Law Corner: Maßanzug – die erfolgsabhängige Verzinsung bei Anleihen

Der Law Corner Beitrag von Dr. Thorsten Kuthe und Madeleine Zipperle, Rechtsanwälte, Heuking Kühn Lüer Wojtek, Köln

Der Markt für Anleiheprodukte wird zunehmend weiter ausdifferenziert. Mehr und mehr finden sich in der Praxis Gestaltungen, bei denen sogenannte „Equity-Kicker“ eingebaut werden. Das ermöglicht stark maßgeschneiderte Emissionen.

In der Finanzierungslandschaft ist derzeit viel Bewegung: Durch die reduzierten Finanzierungsangebote von Banken in Kombination mit den zunehmenden regulatorischen Anforderungen der Fondslandschaft, die etwa das Geschäft mit Publikumsfonds in erheblichem Umfang zum Erliegen gebracht haben, werden Anleihen in immer größerem Umfang als Finanzierungsmittel auch in Bereichen herangezogen, die früher einer Bankenfinanzierung oder auch Fondsprodukten vorbehalten waren. Dies wiederum hat zur Folge, dass Anleihen immer individueller ausgestaltet werden und der Wunsch aufkommt, Produktgestaltungen aus anderen Welten zu übertragen.

In diesem Zusammenhang ist in der Praxis ein Trend zu erkennen, zunehmend sog. Equity-Kicker in Anleiheemissionen einzubauen.
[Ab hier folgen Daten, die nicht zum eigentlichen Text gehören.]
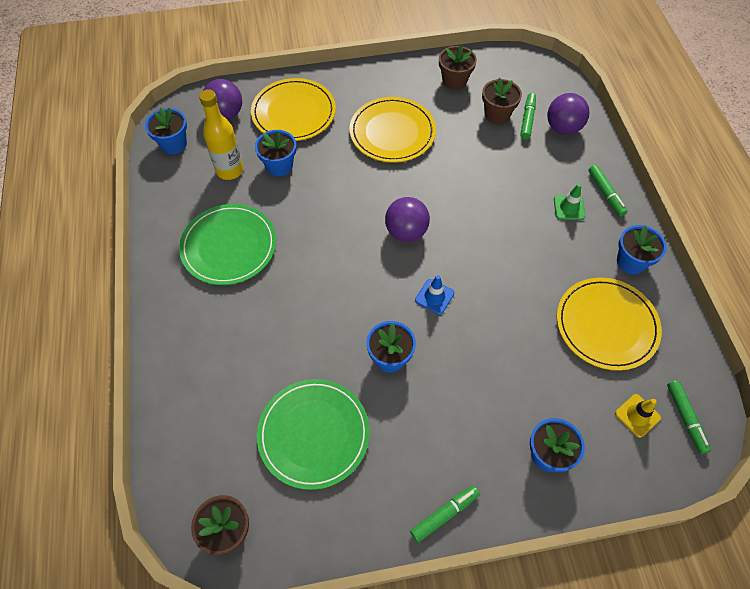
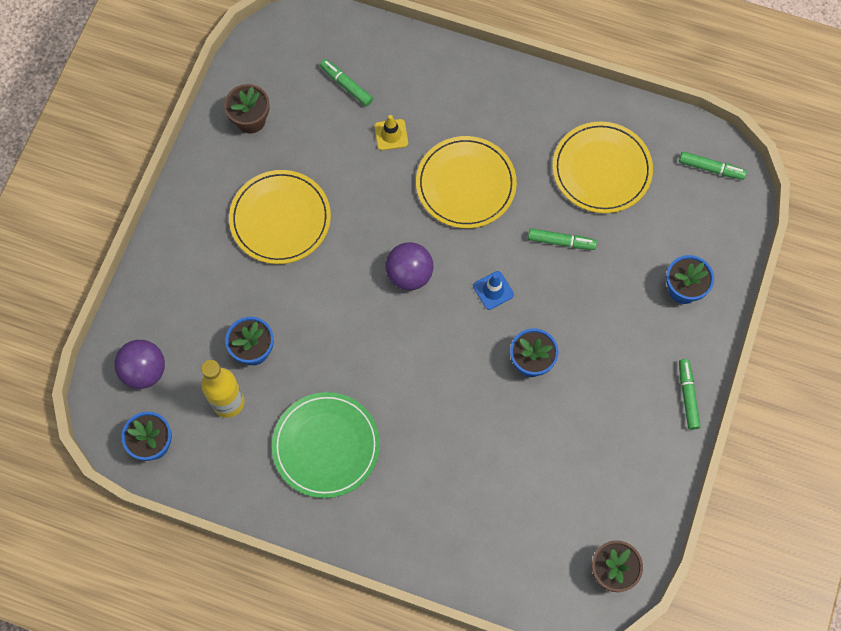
camera: 60 degrees left, 10 degrees up
(294, 112) = (189, 300): yellow plate -> yellow plate (466, 184)
(313, 434) = (566, 462): green plate -> none
(497, 114) = (322, 108): brown flower pot -> none
(563, 128) = (377, 61): purple ball -> none
(569, 208) = (470, 118): green traffic cone -> none
(605, 193) = (474, 77): green marker -> green marker (561, 242)
(631, 262) = (555, 107): blue flower pot -> none
(637, 415) = (689, 202): yellow traffic cone -> yellow traffic cone (391, 135)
Damit wird dem Umstand Rechnung getragen, dass Anleihen wirtschaftlich in solchen Fällen wirtschaftliches Eigenkapital ersetzen, da entweder die Banken einen höheren Eigenkapitalanteil fordern oder Fondsprodukte substituiert werden. Beispiele hierfür sind etwa die Finanzierung von Infrastrukturprojekten oder Asset-basierten Anlagen aus den Bereichen erneuerbarer Energien oder Immobilien. Daneben tritt die Finanzierung stark wachsender Geschäftsmodelle.

Wenn Investoren ein Risiko tragen, das Elemente des Eigenkapitalrisikos aufweist, kommt schnell die Frage auf, ob nicht auch die Vergütung Eigenkapitalelemente enthalten sollte. Daher haben wir in unserer Praxis in letzter Zeit eine Reihe von Emissionen mit sog. Equity-Kickern gesehen. Dies können zum einen Optionen oder Wandelschuldverschreibungen sein (vgl. zu solchen Gestaltungen Kuthe/Görtz, BondGuide Ausgabe 25/2014).

Als weitere Gestaltung gibt es Anleihen, die eine feste und daneben eine variable Verzinsung haben, welche wiederum von bestimmten Erfolgsfaktoren abhängt. Der Phantasie sind bei der Ausgestaltung quasi keine Grenzen gesetzt. Denkbar ist etwa, dass sich die feste Verzinsung um einen bestimmten festen Prozentsatz erhöht, solange das Unternehmen keine Verluste erwirtschaftet. Darüber hinaus kann die variable Vergütung auch vom Eintritt singulärer Ereignisse abhängig gemacht werden. Gerade wenn mit der Anleihe ein Projekt finanziert wird, könnte die variable Vergütung von einer erfolgreichen Realisierung, einem Projektverkauf oder dem Erfolg des Projekts abhängig gemacht werden. Denkbar ist auch eine prozentuale Beteiligung an einem Projekterfolg. Auch die Partizipation an einem Erlös einer Geschäftssparte des Unternehmens ist denkbar, ähnlich wie bei den sogenannten Tracking-Stock-Modellen.

Fazit
In rechtlicher Hinsicht müssen die entsprechenden Vergütungsmodelle in den Anleihebedingungen geregelt werden. Dabei müssen oft Fragen geklärt werden wie: Liegt der Zahlungszeitpunkt vielleicht einige Zeit nach Ende der Laufzeit und wie sieht die Kontrolle der Höhe der variablen Vergütung aus? Anleihen mit entsprechenden variablen Vergütungen sind weiterhin Fremdkapital. Das hat nicht zuletzt prospektrechtlich zur Folge, dass der schnelle, effizientere Weg zur CSSF als Prospektbilligungsbehörde offensteht, wie er in der Praxis i.d.R. gewählt wird. Soll der Eigenkapitalcharakter noch stärker ausgeprägt sein und etwa Verlustbeteiligung und Nachrang aufgenommen werden, erhält das Ganze den Charakter eines Genussscheins. Die Anleihe ist dann eigenkapitalähnlich ausgestattet und damit ist für die Prospektbilligung die Behörde des Herkunftsstaates zwingend zuständig, bei einer Emission eines deutschen Unternehmens also die BaFin.